Champs électromagnétiques : un risque réel ?

L’Assemblée parlementaire du Conseil de l’Europe (APCE) a demandé vendredi aux gouvernements européens de prendre « toutes les mesures raisonnables » pour réduire l’exposition aux champs électro- magnétiques, notamment aux radiofréquences émises par les téléphones portables, « et tout particulièrement l’exposition des enfants et des jeunes, pour qui les risques de tumeurs de la tête semblent les plus élevés ».

Selon les parlementaires, il faudrait « privilégier pour les enfants en général et plus particulièrement dans les écoles et salles de classe des systèmes d’accès à l’internet par connexion filaire et de réglementer de façon stricte l’utilisation du portable par les élèves dans l’enceinte de l’école », tout en mettant en place des campagnes d’information et de sensibilisation aux risques d’effets biologiques potentiellement nocifs à long terme pour l’environnement et la santé humaine, en particulier « à destination des enfants, des adolescents et des jeunes en âge de procréer ».

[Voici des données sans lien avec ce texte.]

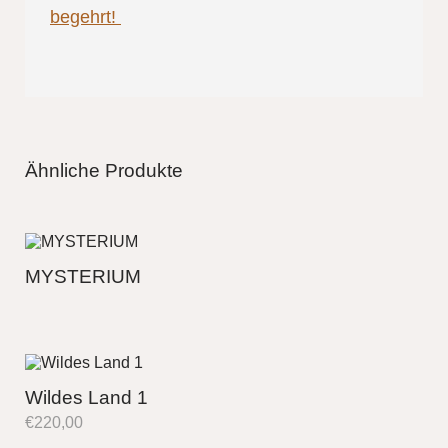
begehrt!
Ähnliche Produkte
MYSTERIUM
Wildes Land 1
€
220,00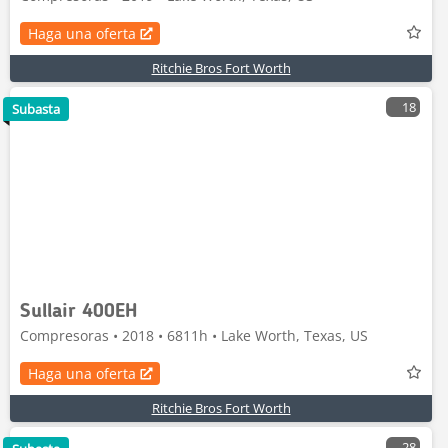
Haga una oferta
Ritchie Bros Fort Worth
18
Subasta
Sullair 400EH
Compresoras • 2018 • 6811h • Lake Worth, Texas, US
Haga una oferta
Ritchie Bros Fort Worth
28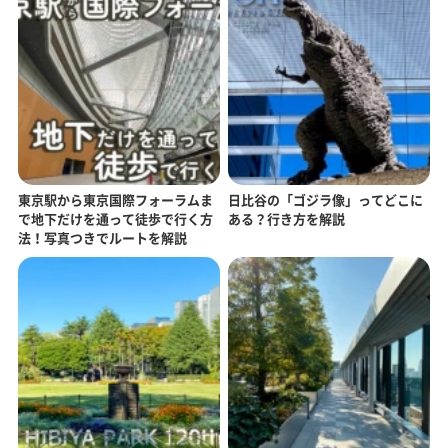
東京駅から東京国際フォーラムま
日比谷の「ゴジラ像」ってどこに
で地下だけを通って徒歩で行く方
ある？行き方を解説
法！写真つきでルートを解説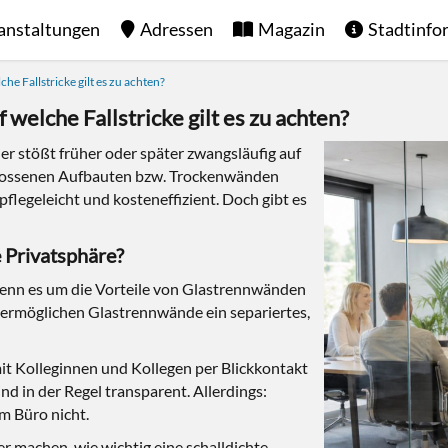
anstaltungen
Adressen
Magazin
Stadtinfo
e Fallstricke gilt es zu achten?
welche Fallstricke gilt es zu achten?
er stößt früher oder später zwangsläufig auf
chlossenen Aufbauten bzw. Trockenwänden
flegeleicht und kosteneffizient. Doch gibt es
e Privatsphäre?
enn es um die Vorteile von Glastrennwänden
s ermöglichen Glastrennwände ein separiertes,
 mit Kolleginnen und Kollegen per Blickkontakt
 in der Regel transparent. Allerdings:
m Büro nicht.
 machen, wie wichtig eine schalldichte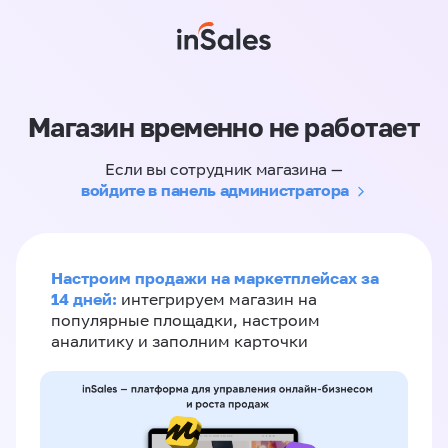
Магазин временно не работает
Если вы сотрудник магазина —
войдите в панель администратора
Настроим продажи на маркетплейсах за
14 дней:
интегрируем магазин на
популярные площадки, настроим
аналитику и заполним карточки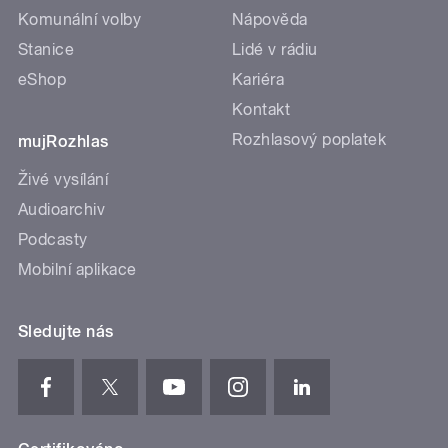
Komunální volby
Nápověda
Stanice
Lidé v rádiu
eShop
Kariéra
Kontakt
Rozhlasový poplatek
mujRozhlas
Živé vysílání
Audioarchiv
Podcasty
Mobilní aplikace
Sledujte nás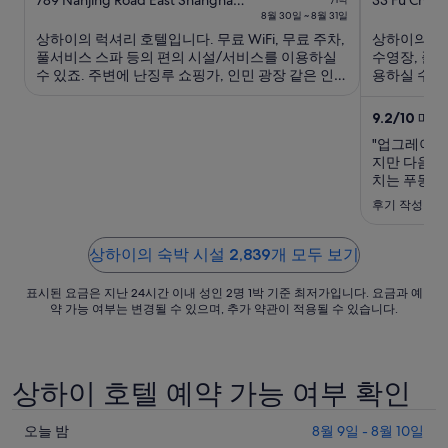
out
월
out
Shanghai
8월 30일 ~ 8월 31일
of
of
30
상하이의 럭셔리 호텔입니다. 무료 WiFi, 무료 주차,
상하이의 럭셔
5
5
일
풀서비스 스파 등의 편의 시설/서비스를 이용하실
수영장, 풀
부
수 있죠. 주변에 난징루 쇼핑가, 인민 광장 같은 인기
용하실 수 있
터
명소가 있어 관광을 즐기기에도 좋아요.
들로부터 좋
8
탄, 난징루 
9.2
/
10
매우 
월
기기에도 좋
"업그레이드
31
지만 다음에 
일
치는 푸동 와
까
후기 작성 날짜:
지
요
상하이의 숙박 시설 2,839개 모두 보기
금
은
표시된 요금은 지난 24시간 이내 성인 2명 1박 기준 최저가입니다. 요금과 예
1
약 가능 여부는 변경될 수 있으며, 추가 약관이 적용될 수 있습니다.
박
당
₩212,869
상하이 호텔 예약 가능 여부 확인
입
니
오
오늘 밤
8월 9일 - 8월 10일
다.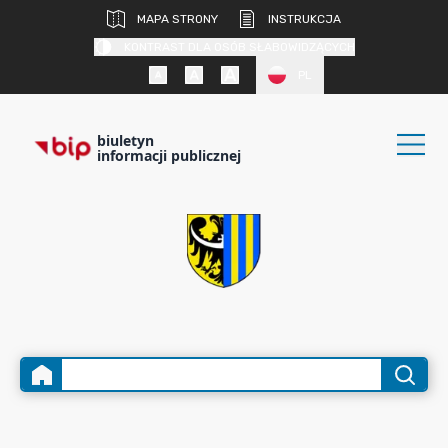
MAPA STRONY
INSTRUKCJA
KONTRAST DLA OSÓB SŁABOWIDZĄCYCH
PL
biuletyn
informacji publicznej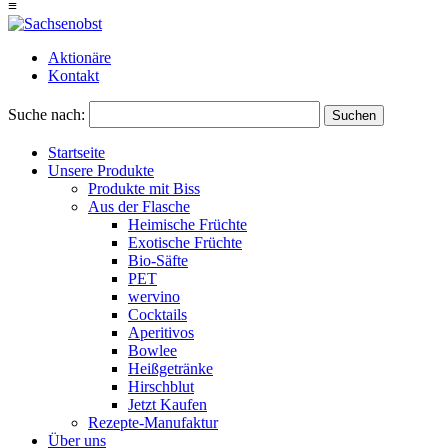
≡
Aktionäre
Kontakt
Suche nach:
Suchen
Startseite
Unsere Produkte
Produkte mit Biss
Aus der Flasche
Heimische Früchte
Exotische Früchte
Bio-Säfte
PET
wervino
Cocktails
Aperitivos
Bowlee
Heißgetränke
Hirschblut
Jetzt Kaufen
Rezepte-Manufaktur
Über uns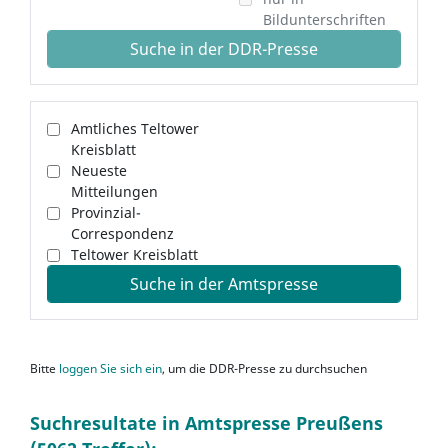
Bildunterschriften
Suche in der DDR-Presse
Amtliches Teltower
Kreisblatt
Neueste
Mitteilungen
Provinzial-
Correspondenz
Teltower Kreisblatt
Suche in der Amtspresse
Bitte
loggen Sie sich ein
, um die DDR-Presse zu durchsuchen
Suchresultate in Amtspresse Preußens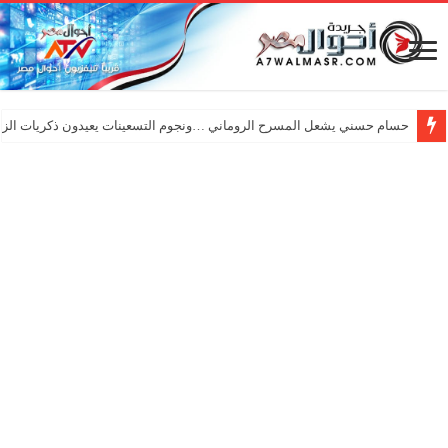
حسام حسني يشعل المسرح الروماني …ونجوم التسعينات يعيدون ذكريات الزم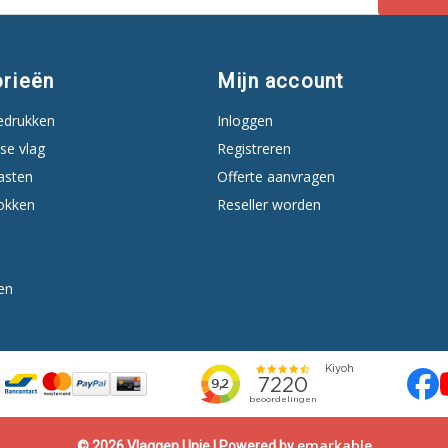
rieën
Mijn account
edrukken
Inloggen
se vlag
Registreren
asten
Offerte aanvragen
okken
Reseller worden
en
emarkable
© 2026 Vlaggen Unie | Powered by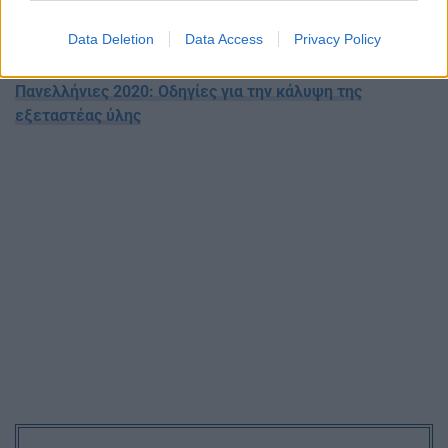
Πανελλήνιες 2020: Λειτουργία των αθλητικών
Data Deletion
Data Access
Privacy Policy
εγκαταστάσεων για τις πρακτικές δοκιμασίες – Οδηγίες
Πανελλήνιες 2020: Οδηγίες για την κάλυψη της
εξεταστέας ύλης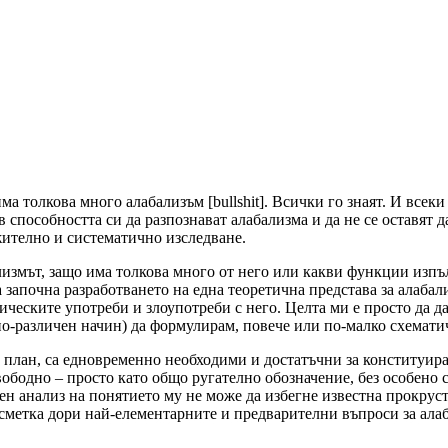
ма толкова много алабализъм [bullshit]. Всички го знаят. И всек
 способността си да разпознават алабализма и да не се оставят д
ително и систематично изследване.
бализмът, защо има толкова много от него или какви функции изпъ
а започна разработването на една теоретична представа за алаба
ческите употреби и злоупотреби с него. Целта ми е просто да да
о по-различен начин) да формулирам, повече или по-малко схемати
 план, са едновременно необходими и достатъчни за конституира
свободно – просто като общо ругателно обозначение, без особено
ен анализ на понятието му не може да избегне известна прокруст
 сметка дори най-елементарните и предварителни въпроси за алаба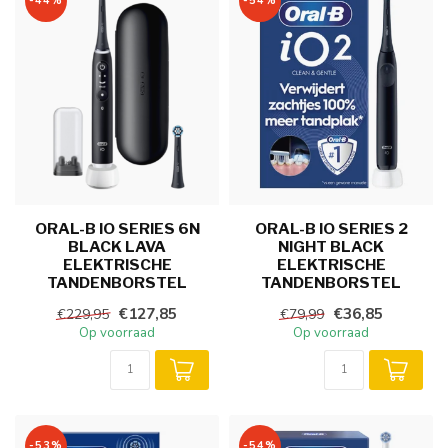
-44%
-54%
ORAL-B IO SERIES 6N
ORAL-B IO SERIES 2
BLACK LAVA
NIGHT BLACK
ELEKTRISCHE
ELEKTRISCHE
TANDENBORSTEL
TANDENBORSTEL
€127,85
€36,85
€229,95
€79,99
Op voorraad
Op voorraad
-53%
-54%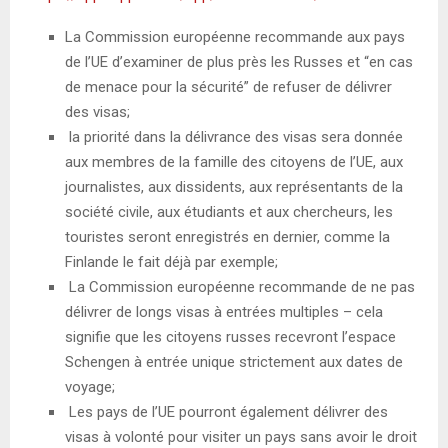
La Commission européenne recommande aux pays
de l’UE d’examiner de plus près les Russes et “en cas
de menace pour la sécurité” de refuser de délivrer
des visas;
la priorité dans la délivrance des visas sera donnée
aux membres de la famille des citoyens de l’UE, aux
journalistes, aux dissidents, aux représentants de la
société civile, aux étudiants et aux chercheurs, les
touristes seront enregistrés en dernier, comme la
Finlande le fait déjà par exemple;
La Commission européenne recommande de ne pas
délivrer de longs visas à entrées multiples – cela
signifie que les citoyens russes recevront l’espace
Schengen à entrée unique strictement aux dates de
voyage;
Les pays de l’UE pourront également délivrer des
visas à volonté pour visiter un pays sans avoir le droit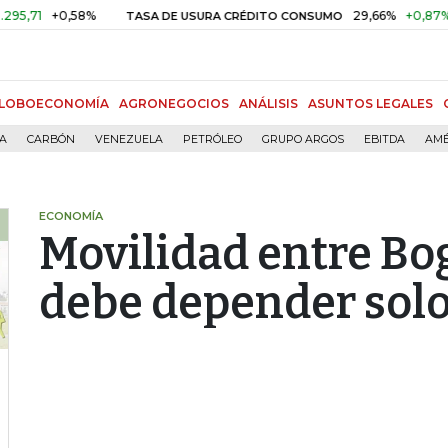
+0,58%
29,66%
+0,87%
+3,02
TASA DE USURA CRÉDITO CONSUMO
LOBOECONOMÍA
AGRONEGOCIOS
ANÁLISIS
ASUNTOS LEGALES
ÍA
CARBÓN
VENEZUELA
PETRÓLEO
GRUPO ARGOS
EBITDA
AMÉ
ECONOMÍA
Movilidad entre Bo
debe depender solo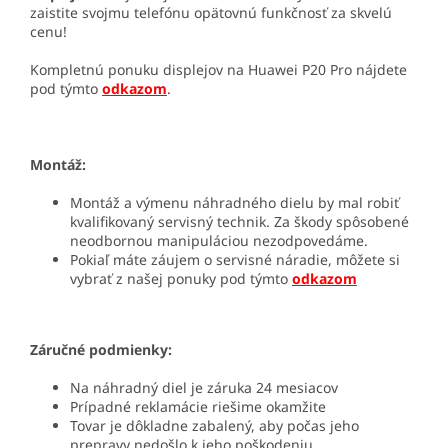
zaistite svojmu telefónu opätovnú funkčnosť za skvelú
cenu!
Kompletnú ponuku displejov na Huawei P20 Pro nájdete
pod týmto
odkazom
.
Montáž:
Montáž a výmenu náhradného dielu by mal robiť
kvalifikovaný servisný technik. Za škody spôsobené
neodbornou manipuláciou nezodpovedáme.
Pokiaľ máte záujem o servisné náradie, môžete si
vybrať z našej ponuky pod týmto
odkazom
Záručné podmienky:
Na náhradný diel je záruka 24 mesiacov
Prípadné reklamácie riešime okamžite
Tovar je dôkladne zabalený, aby počas jeho
prepravy nedošlo k jeho poškodeniu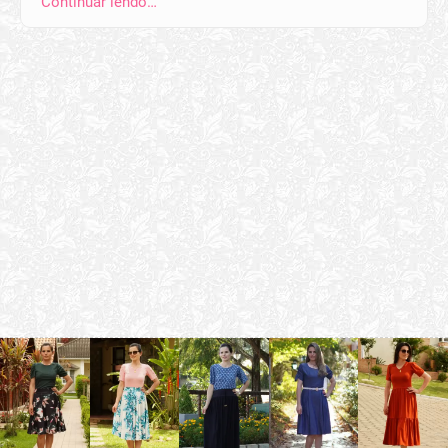
Continuar lendo…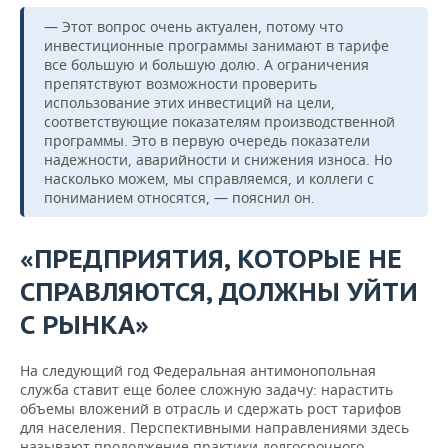
— Этот вопрос очень актуален, потому что
инвестиционные программы занимают в тарифе
все большую и большую долю. А ограничения
препятствуют возможности проверить
использование этих инвестиций на цели,
соответствующие показателям производственной
программы. Это в первую очередь показатели
надежности, аварийности и снижения износа. Но
насколько можем, мы справляемся, и коллеги с
пониманием относятся, — пояснил он.
«ПРЕДПРИЯТИЯ, КОТОРЫЕ НЕ
СПРАВЛЯЮТСЯ, ДОЛЖНЫ УЙТИ
С РЫНКА»
На следующий год Федеральная антимонопольная
служба ставит еще более сложную задачу: нарастить
объемы вложений в отрасль и сдержать рост тарифов
для населения. Перспективными направлениями здесь
называют продолжение практики долгосрочного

En suivant les propositions du rapporteur (Jean Huss, Luxembourg, SOC), l’Assemblée a appelé les gouvernements à informer sur les risques potentiels pour la santé des téléphones sans fil de type DECT, des interphones pour la surveillance des bébés et d’autres appareils domestiques qui émettent continuellement des ondes pulsées, si l’ensemble des appareils électriques restent en permanence en veille. Il faudrait plutôt recommander, ont-ils souligné, « l’utilisation de téléphones fixes filaires chez soi ou, à défaut, de modèles qui n’émettent pas des ondes pulsées en continu ».

Les gouvernements devraient « revoir les fondements scientifiques » des normes actuelles d’exposition aux champs électromagnétiques fixées par la Commission internationale pour la protection contre les rayonnements non ionisants, « qui présentent de graves faiblesses », et appliquer le principe du niveau le plus faible raisonnablement possible.

La résolution adoptée souligne que « le principe de précaution devrait s’appliquer lorsque l’évaluation scientifique ne permet pas de déterminer le risque avec suffisamment de certitude », et insiste sur l’importance « cruciale de l’indépendance et de la crédibilité des expertises scientifiques » pour obtenir une évaluation transparente et objective des effets nocifs potentiels sur l’environnement et la santé humaine.